August 12, 2008 at 9:03 pm
Gavin
Hi Kate, late into the converstation I know, but being a bloke who loves to cook with fresh ingredients, I simply see everyone else who don’t take the time to cook family meals the old fashioned way, as actually missing out on a very important part of their life! Cooking brings out my creative side, and is an expression of my being and I try and create new flavours and colours in every meal. I am no gourmet by any standard, but believe that fresh, wholesome ingredients make for great meals.
During my year long back injury, if I didn’t have cooking and gardening (and blogging of course), I think I would have gone barmey! My family have their favourites of course, but I like to come up with a suprise at least once a week! It keeps it interesting, and the food always tastes better if it is home made with love and is far more nutritious.
Gav
August 15, 2008 at 11:28 am
Cristy
Must just chime late here. I love your post. I have so many friends who do not cook – claim that they “cannot cook” and their decision to live on take-out and repetitive stir-fries every night completely baffles me. However, what bothers me more is when they mock me for being a “Sally homemaker” when I choose to cook. (This is particularly annoying since I used to cook even when I was 18 and they would always invite themselves over for dinner in order to avoid having to cook for themselves.)
Like so many of your other commenters, I genuinely enjoy cooking. I enjoy the creative process, I enjoying discovering new foods and flavours, and I particularly enjoying having full control over what goes into my body (and into my daughter’s too). In fact, for me one of the downsides of travel (in hotels, rather than places with kitchens) is that you are forced to eat out for every meal. Losing that creative outlet and control for too long can be quite unpleasant.
August 15, 2008 at 11:28 am
Cristy
chime “IN”… sorry.
August 15, 2008 at 11:55 pm
innercitygarden
I hadn’t thought to mention travel food. On some trips the eating out is a fabulous part of the adventure. Other trips I feel I’d be better off food-wise at home. Our last trip I was desperate for a decent coffe the whole weekend, and I just felt sad at the sight of our cooked breakfast arriving on crappy supermarket white “bread”.
September 29, 2008 at 11:00 am
Rebekka
“My partner enjoys just as much as I do, he has the same knowledge of why it’s a good idea to cook at home and eat vegetables, but it doesn’t translate into reading Stephanie Alexander at home.”
My partner does the majority of the cooking at our place, and is right down with the eating well/eating veg, but I’m still the one who reads Stephanie Alexander. In fact, I don’t think I’ve *ever* seen him follow a recipe, read a recipe or look at a recipe unless I’ve waved a magazine/cookbook/epicure at him saying “doesn’t this look delicious”. And even then he just looks at the picture.
It’s quite strange really, because he’s very literate.
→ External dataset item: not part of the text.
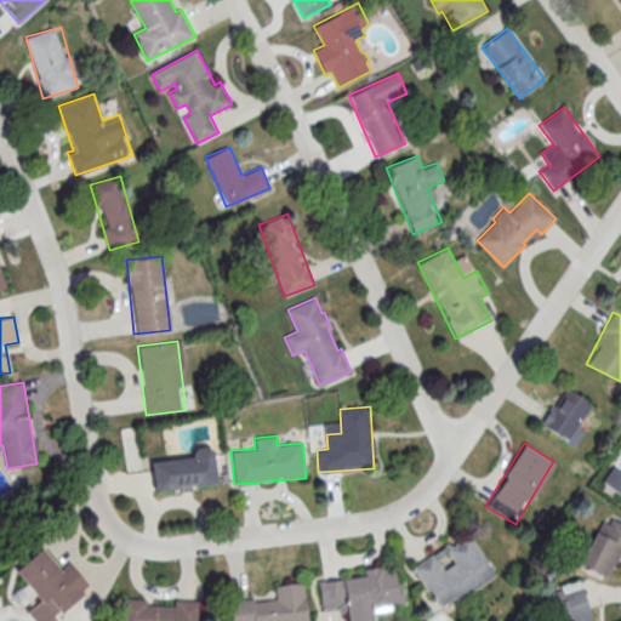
[(216,484),(211,450),(148,459),(153,493),(216,484)]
And reads two newspapers cover to cover each day.
Can I aks where you get your seasonal box delivered from?
September 29, 2008 at 11:02 am
Rebekka
Also, I can probably think of ten things to cook that take under 15 minutes and are therefore probably quicker than getting a takeaway. And about ten more that take under ten mins prep but a bit longer to cook.
It’s part lack of skills. Part laziness. Part some other thing where you don’t get that veggies aren’t just good for you, they’re also really tasty.